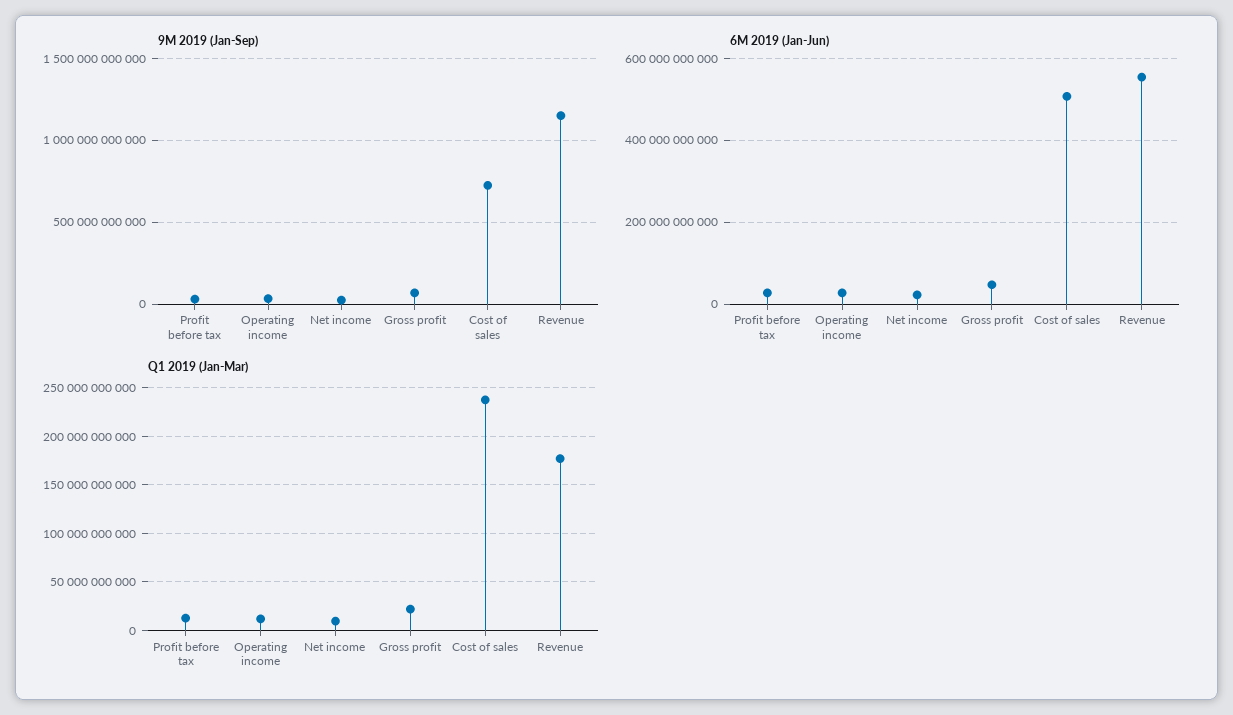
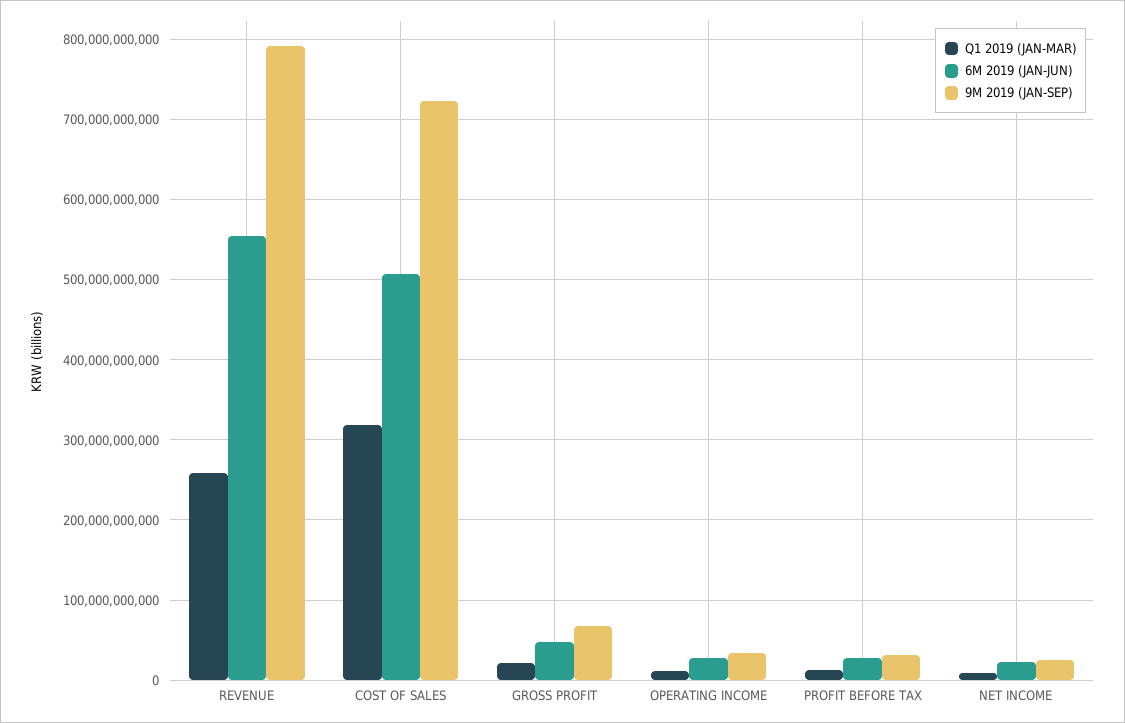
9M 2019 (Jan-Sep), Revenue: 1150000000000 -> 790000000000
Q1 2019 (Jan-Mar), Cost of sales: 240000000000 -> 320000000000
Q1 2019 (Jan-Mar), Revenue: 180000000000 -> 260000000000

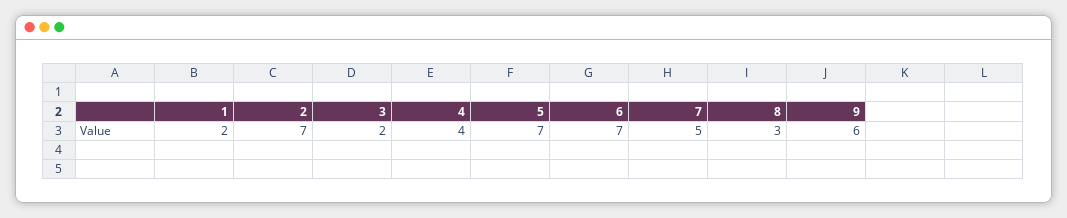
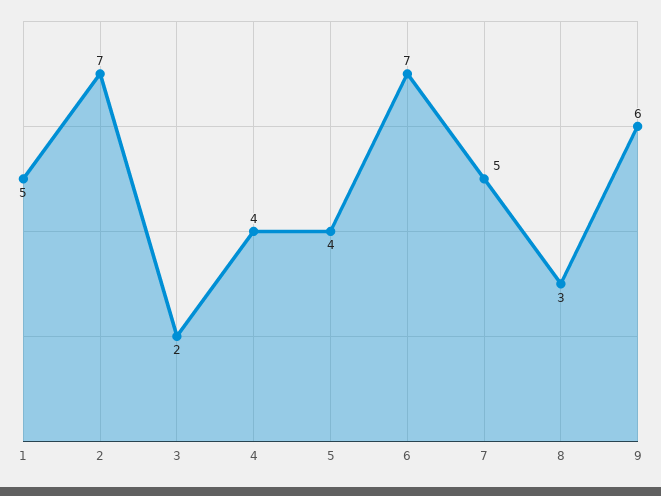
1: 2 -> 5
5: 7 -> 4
• • •
* _TASK TO COMPLETE_
Pictures aside, restate all of the entries exactly.

* _WRITTEN ANSWER_
9M 2019 (Jan-Sep), Revenue: 1150000000000 -> 790000000000
Q1 2019 (Jan-Mar), Cost of sales: 240000000000 -> 320000000000
Q1 2019 (Jan-Mar), Revenue: 180000000000 -> 260000000000

1: 2 -> 5
5: 7 -> 4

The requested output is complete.